Immigration Panel Decry Stalemate, Seek to Unlock Path to Reform
EspañolImmigration reform has been controversial and stuck in the US Congress for many years. To encourage discussion on how such reform would affect the US economy, towards getting something passed, FWD.us hosted a bipartisan panel discussion at Miami Dade College on Wednesday, June 4.
“We have a system that is unfair to the people who come to the United States to work hard,” said Congressman Mario Diaz-Balart (R-FL) to an audience of approximately 60 people. The panel, moderated by award-winning journalist Helen Aguirre Ferré, also included National Council Chairman of La Raza Jorge Plasencia, Executive Director of the LIBRE Initiative Daniel Garza, Representative Ileana Ros-Lehtinen (R-FL), and FWD.us President and Founder Joe Green.
According to its mission statement, FWD.us seeks to “engage the tech community to advocate for policies that will make the American Dream achievable in the 21st Century economy.” Members of the organization contend that if immigration reform is passed, it will “create millions of jobs, reduce the deficit, and allow for innovation to keep the U.S. globally competitive.”

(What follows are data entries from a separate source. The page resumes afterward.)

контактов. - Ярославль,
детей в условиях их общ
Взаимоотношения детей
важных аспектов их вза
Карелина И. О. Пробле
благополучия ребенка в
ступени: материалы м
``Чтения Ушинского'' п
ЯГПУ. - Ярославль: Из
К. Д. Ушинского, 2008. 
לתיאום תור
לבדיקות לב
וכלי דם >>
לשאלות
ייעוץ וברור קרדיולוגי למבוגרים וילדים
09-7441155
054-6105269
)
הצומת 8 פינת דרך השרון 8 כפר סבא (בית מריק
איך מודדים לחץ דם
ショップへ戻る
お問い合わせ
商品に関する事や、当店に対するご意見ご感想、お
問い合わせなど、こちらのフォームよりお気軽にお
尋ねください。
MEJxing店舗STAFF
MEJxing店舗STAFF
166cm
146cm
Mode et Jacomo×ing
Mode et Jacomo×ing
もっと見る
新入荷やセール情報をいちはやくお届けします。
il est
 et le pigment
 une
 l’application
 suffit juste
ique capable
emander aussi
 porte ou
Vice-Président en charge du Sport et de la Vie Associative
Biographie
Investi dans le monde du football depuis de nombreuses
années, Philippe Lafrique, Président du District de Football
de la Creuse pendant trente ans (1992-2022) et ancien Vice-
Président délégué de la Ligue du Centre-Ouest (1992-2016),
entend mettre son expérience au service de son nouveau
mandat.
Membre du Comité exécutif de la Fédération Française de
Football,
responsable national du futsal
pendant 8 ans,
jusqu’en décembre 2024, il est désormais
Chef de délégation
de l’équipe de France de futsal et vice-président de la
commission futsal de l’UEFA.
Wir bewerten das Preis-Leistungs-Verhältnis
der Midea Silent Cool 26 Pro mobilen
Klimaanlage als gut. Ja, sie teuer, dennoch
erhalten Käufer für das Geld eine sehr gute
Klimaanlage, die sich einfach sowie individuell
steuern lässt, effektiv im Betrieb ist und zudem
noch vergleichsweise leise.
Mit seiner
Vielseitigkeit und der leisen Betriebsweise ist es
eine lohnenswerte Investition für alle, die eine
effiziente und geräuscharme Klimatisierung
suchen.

“This is a country where somebody with nothing can achieve anything,” said Daniel Garza. “We have a system of opportunity.” The panel of speakers generally agree that the United States is characterized as an exclusive destination for immigrants who want to improve their lives. They argue that it is a country where hard work is rewarded, and that much of the hard work is being done by immigrants.

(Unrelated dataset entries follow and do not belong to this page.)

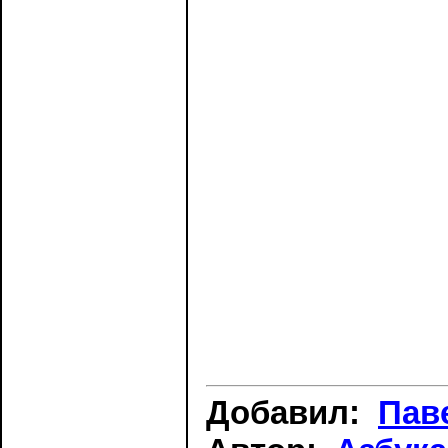
Добавил:
Пав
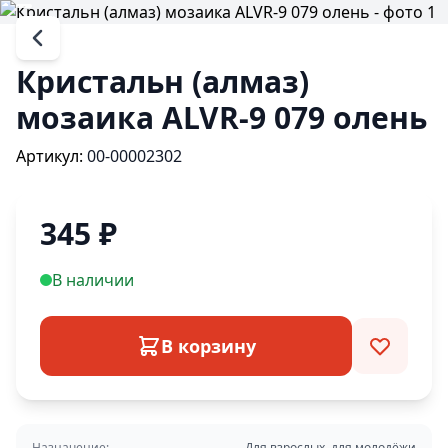
Кристальн (алмаз)
мозаика ALVR-9 079 олень
Артикул:
00-00002302
345
₽
В наличии
В корзину
Назначение:
Для взрослых, для молодёжи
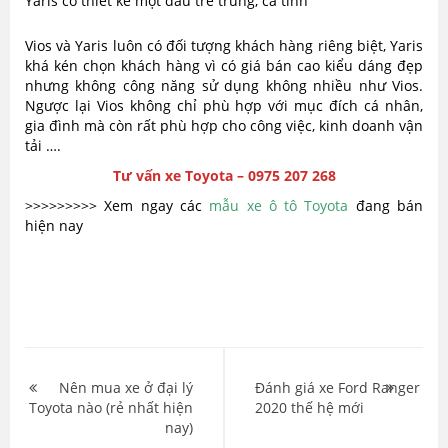
Yaris có thiết kế một đầu trẻ trung, cá tính
Vios và Yaris luôn có đối tượng khách hàng riêng biệt, Yaris
khá kén chọn khách hàng vì có giá bán cao kiểu dáng đẹp
nhưng không công năng sử dụng không nhiều như Vios.
Ngược lại Vios không chỉ phù hợp với mục đích cá nhân,
gia đình mà còn rất phù hợp cho công việc, kinh doanh vận
tải ….
Tư vấn xe Toyota – 0975 207 268
>>>>>>>>> Xem ngay các
mẫu xe ô tô Toyota
đang bán
hiện nay
Điều
hướng
Nên mua xe ở đại lý
Đánh giá xe Ford Ranger
Toyota nào (rẻ nhất hiện
2020 thế hệ mới
bài
nay)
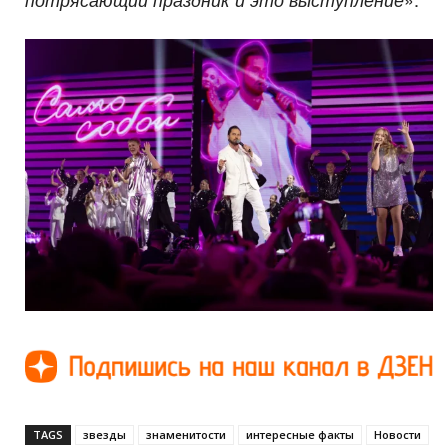
TAGS
звезды
знаменитости
интересные факты
Новости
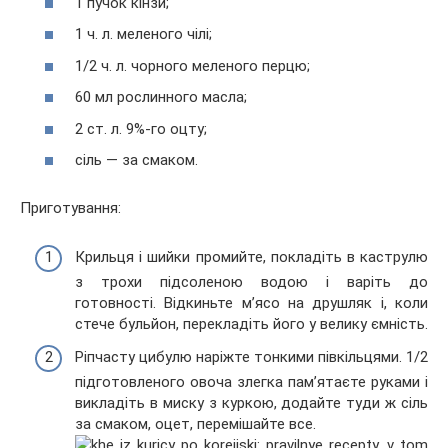
1 пучок кінзи;
1 ч. л. меленого чілі;
1/2 ч. л. чорного меленого перцю;
60 мл рослинного масла;
2 ст. л. 9%-го оцту;
сіль — за смаком.
Приготування:
Крильця і шийки промийте, покладіть в каструлю
з трохи підсоленою водою і варіть до
готовності. Відкиньте м’ясо на друшляк і, коли
стече бульйон, перекладіть його у велику ємність.
Ріпчасту цибулю наріжте тонкими півкільцями. 1/2
підготовленого овоча злегка пам’ятаєте руками і
викладіть в миску з куркою, додайте туди ж сіль
за смаком, оцет, перемішайте все.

They say that the current system, however, does not allow these hard workers to legalize their status, prevent them from being discriminated against, and pursue a better lifestyle. Therefore, they argue, immigration reform is necessary to allow those that have already given much to the country to achieve legal status.
Joe Green recounted a personal story that exposed him at a young age to the sort of issues immigrants have to deal with. He attended a predominantly Hispanic high school, where as a student he witnessed the desperation of a Mexican-American girl after her parents were deported.

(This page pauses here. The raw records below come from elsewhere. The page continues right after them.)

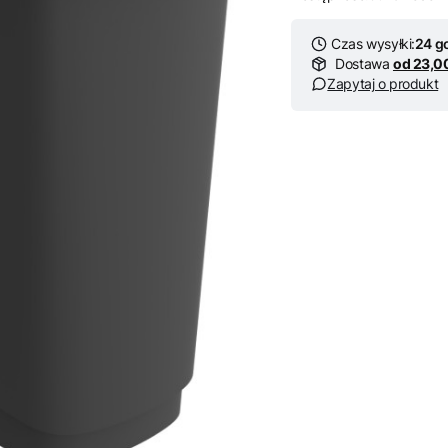
Czas wysyłki:
24 g
Dostawa
od 23,0
Zapytaj o produkt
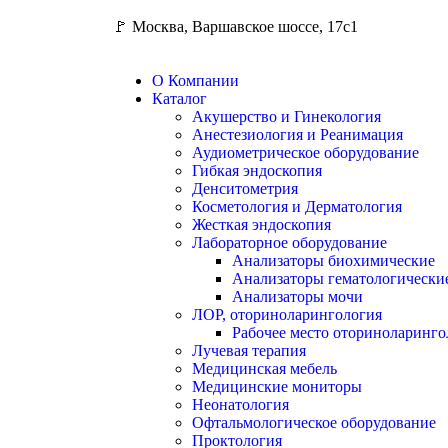
🚩 Москва, Варшавское шоссе, 17с1
О Компании
Каталог
Акушерство и Гинекология
Анестезиология и Реанимация
Аудиометрическое оборудование
Гибкая эндоскопия
Денситометрия
Косметология и Дерматология
Жесткая эндоскопия
Лабораторное оборудование
Анализаторы биохимические
Анализаторы гематологически
Анализаторы мочи
ЛОР, оториноларингология
Рабочее место оториноларинго
Лучевая терапия
Медицинская мебель
Медицинские мониторы
Неонатология
Офтальмологическое оборудование
Проктология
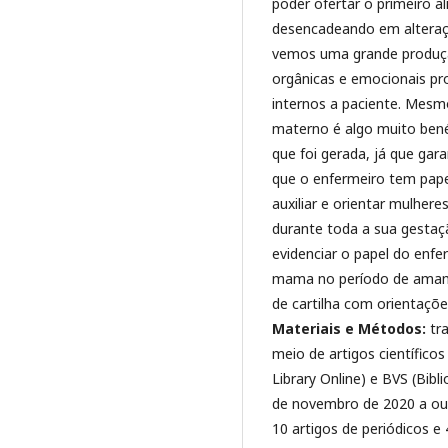
poder ofertar o primeiro a
desencadeando em alteraç
vemos uma grande produçã
orgânicas e emocionais pro
internos a paciente. Mesmo
materno é algo muito bené
que foi gerada, já que ga
que o enfermeiro tem pape
auxiliar e orientar mulhe
durante toda a sua gesta
evidenciar o papel do enfe
mama no período de amam
de cartilha com orientaçõ
Materiais e Métodos:
tr
meio de artigos científicos
Library Online) e BVS (Bibl
de novembro de 2020 a ou
10 artigos de periódicos e 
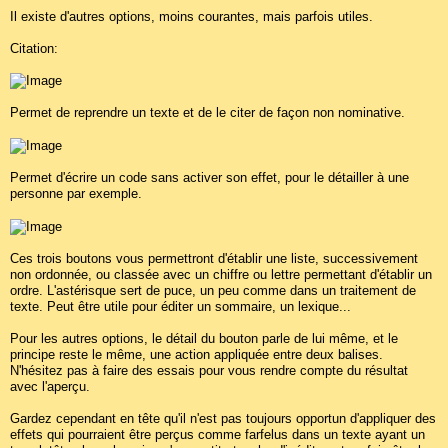
Il existe d'autres options, moins courantes, mais parfois utiles.
Citation:
Permet de reprendre un texte et de le citer de façon non nominative.
Permet d'écrire un code sans activer son effet, pour le détailler à une
personne par exemple.
Ces trois boutons vous permettront d'établir une liste, successivement
non ordonnée, ou classée avec un chiffre ou lettre permettant d'établir un
ordre. L'astérisque sert de puce, un peu comme dans un traitement de
texte. Peut être utile pour éditer un sommaire, un lexique...
Pour les autres options, le détail du bouton parle de lui même, et le
principe reste le même, une action appliquée entre deux balises.
N'hésitez pas à faire des essais pour vous rendre compte du résultat
avec l'aperçu.
Gardez cependant en tête qu'il n'est pas toujours opportun d'appliquer des
effets qui pourraient être perçus comme farfelus dans un texte ayant un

“They were both hard working and had multiple jobs,” said Green. The experience made him think about his ancestors and their decision to leave their home country of Russia. There, he said, children disappeared in the middle of the night. Now, in the United States, Green says hard-working people are being similarly “disappeared” and deported, regardless of their contributions to society.
According to Diaz-Balart, those who oppose passing immigration reform are not willing to do anything at all to help find a solution for the millions of illegal immigrants.
“If you do not want to do anything, you are advocating for a broken border system and having millions of people suffering the consequences,” said Diaz-Balart. He emphasized that as long as that system exists, creating jobs will become a harder task as time passes. He further added that those who are advocating a better system for immigrants are not sitting back because the issue affects the entire country as a whole.
On the other hand, Mayra Hidalgo Salazar, a Dreamer who works for the Florida Immigrant Coalition and is on the board of directors for the United We Dream Network, expressed skepticism regarding the likelihood of immigration reform passing this year. She believes that in order to achieve some level of relief, at least until actual reform can pass, the best option is “for the president to take administrative action like he did for undocumented youth in 2002.… I think it is in the best interest of our country to stop the separation of families, stop the pain of our communities, and grant administrative relief for the 11 million undocumented people in this country.”
The panelists also noted that the deportation rate in the United States is increasing, and say that illegal immigrants who contribute greatly to the economy are being removed from the country, while nothing is done to fix the broken system. They argue that Dreamers are the ones who suffer the most, since they were brought to the United States at a very young age and have adapted to the “American way of life.”
“As long as we have this issue over our community, we cannot move forward,” expressed Jorge Plasencia. He added that the only way to achieve a solution is by bringing “both sides of the aisle together,” and have Congress move past their political differences.